It is neither a universe pure and simple nor a multiverse pure and simple. — William James, Pragmatism
Is the universe one or many? Or to put it another way, are we hedgehogs or foxes? Isaiah Berlin, philosopher, cultural critic, and wise man, wrote an essay years ago about this with the focus on Tolstoy’s view of history. It has taken on a life of its own over the years, known mostly for the first few pages where Berlin sets the context. “There is a line among the fragments of the Greek poet Archilochus,” he writes, ‘The fox knows many things, but the hedgehog knows one big thing.’ ” If we take the line figuratively it divides the world up into two groups: those who relate everything to one single, unifying vision, overarching everything and giving meaning to all things, down to the minutest detail. Those are the hedgehogs, and Berlin counts among their august company such figures as Dante, Plato, Lucretius, Pascal, Hegel, Dostoevsky, Nietzsche, and Proust.
On the other side, across the vast chasm that divides the two, are the foxes, those who pursue many ends, related or not, usually contradictory in their purposes, and connected only in some de facto way.
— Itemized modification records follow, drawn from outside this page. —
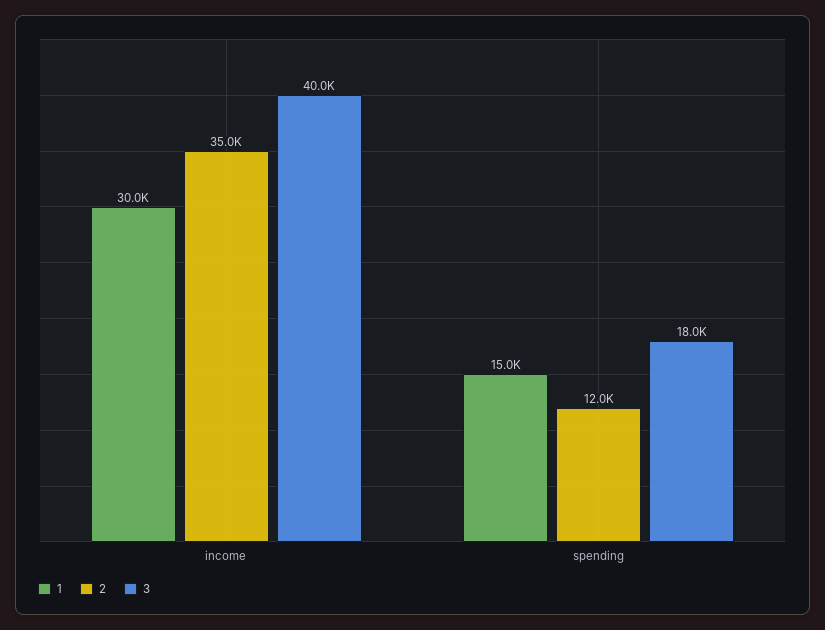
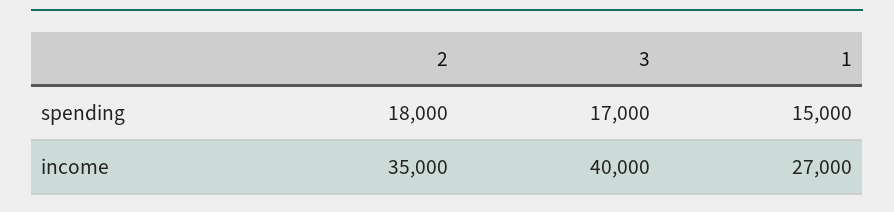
  {
    "1": {
-     "income": 30000,
+     "income": 27000,
      "spending": 15000
    },
    "2": {
      "income": 35000,
-     "spending": 12000
+     "spending": 18000
    },
    "3": {
      "income": 40000,
-     "spending": 18000
+     "spending": 17000
    }
  }

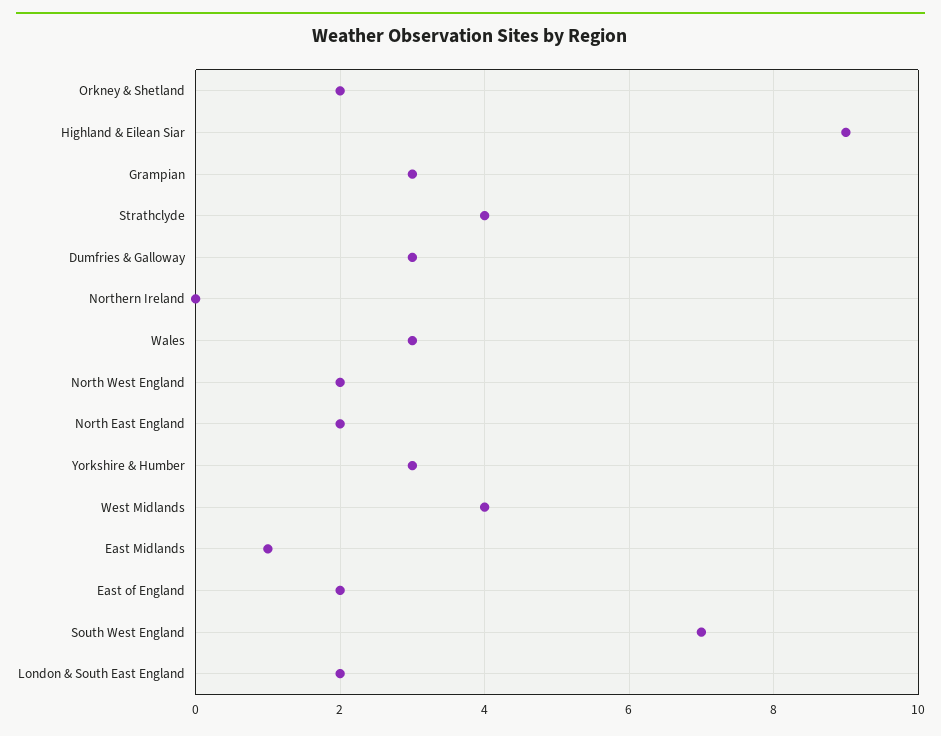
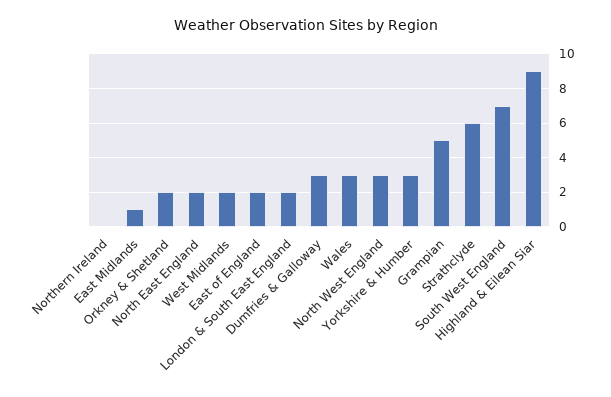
  {
    "Orkney & Shetland": 2,
    "Highland & Eilean Siar": 9,
-   "Grampian": 3,
+   "Grampian": 5,
-   "Strathclyde": 4,
+   "Strathclyde": 6,
    "Dumfries & Galloway": 3,
    "Northern Ireland": 0,
    "Wales": 3,
-   "North West England": 2,
+   "North West England": 3,
    "North East England": 2,
    "Yorkshire & Humber": 3,
-   "West Midlands": 4,
+   "West Midlands": 2,
    "East Midlands": 1,
    "East of England": 2,
    "South West England": 7,
    "London & South East England": 2
  }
Their ideas, notes Berlin, are centrifugal rather than centripetal, flying outward unencumbered by any “fanatical, unitary inner vision.” Shakespeare, according to Berlin, is just such an animal, as is Herodotus, Aristotle, Montaigne, Erasmus, Moliere, Goethe, Pushkin, and Joyce. And maybe we could add Woody Allen, John Lennon, Jack Kerouac, Susan Sontag, and Robin Williams.